SOURCE EXTRACT »
┌────────

This time out it’ll be a tour bus bunk all the way. That was probably the hardest thing to get used to, and there was much discussion as to the merits of top, middle, or bottom bunks. I only tried the top bunk last time, so I must experiment with the other options on this run.

I got through two books: ‘Stoner’ by John Williams and ‘A Visit From The Goon Squad’ by Jennifer Egan. Both were brilliant and weren’t a million miles apart in terms of subject matter and tone (although Jennifer Egan pulls off some beautiful chapters in voices ‘other’ than that of her primary style). I was also introduced to the delight that is ‘East Bound and Down’. It had been my intention to try and get through the last few seasons of ‘Breaking Bad’, but that would’ve meant isolating myself from the group and well, gosh darnit, if they weren’t just too good to be around! I really must try and get to it on our jaunt around America, though. The others have all seen it (and there’s more than one of them has some item of clothing related to the show), so I’d say they’re champing at the bit to talk about it sometimes!

└────────

GOALS »
1. List every book or TV show title named in the tour diary.
2. Pull out the section of the tour diary between "This time out" and "on this run.", inclusive.
The items that follow come from a separate source.

[Collected data]
┌────────

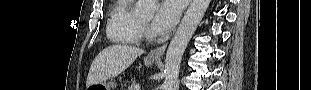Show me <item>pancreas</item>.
<instances>
[{"label": "pancreas", "mask_w": 311, "mask_h": 90, "mask_svg": "<svg viewBox=\"0 0 311 90\" xmlns=\"http://www.w3.org/2000/svg\"><path fill=\"white\" fill-rule=\"evenodd\" d=\"M128 90H139V84L132 81L131 85L128 87Z\"/></svg>", "instance_id": "pancreas-1"}]
</instances>
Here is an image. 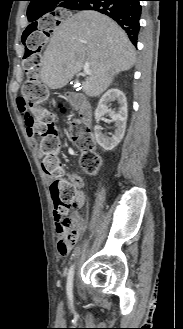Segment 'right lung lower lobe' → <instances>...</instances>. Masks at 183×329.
Instances as JSON below:
<instances>
[{"label": "right lung lower lobe", "instance_id": "1", "mask_svg": "<svg viewBox=\"0 0 183 329\" xmlns=\"http://www.w3.org/2000/svg\"><path fill=\"white\" fill-rule=\"evenodd\" d=\"M140 0H72L67 9L95 10L115 20L128 34L136 46L140 29Z\"/></svg>", "mask_w": 183, "mask_h": 329}]
</instances>
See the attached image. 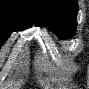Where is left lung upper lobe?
<instances>
[{
    "label": "left lung upper lobe",
    "instance_id": "5c2ea615",
    "mask_svg": "<svg viewBox=\"0 0 89 89\" xmlns=\"http://www.w3.org/2000/svg\"><path fill=\"white\" fill-rule=\"evenodd\" d=\"M36 26H47L61 38L76 31L78 5L76 0H32Z\"/></svg>",
    "mask_w": 89,
    "mask_h": 89
}]
</instances>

└────────

THE RESPONSES »
1.
Stoner
A Visit From The Goon Squad
East Bound and Down
Breaking Bad

2.
This time out it’ll be a tour bus bunk all the way. That was probably the hardest thing to get used to, and there was much discussion as to the merits of top, middle, or bottom bunks. I only tried the top bunk last time, so I must experiment with the other options on this run.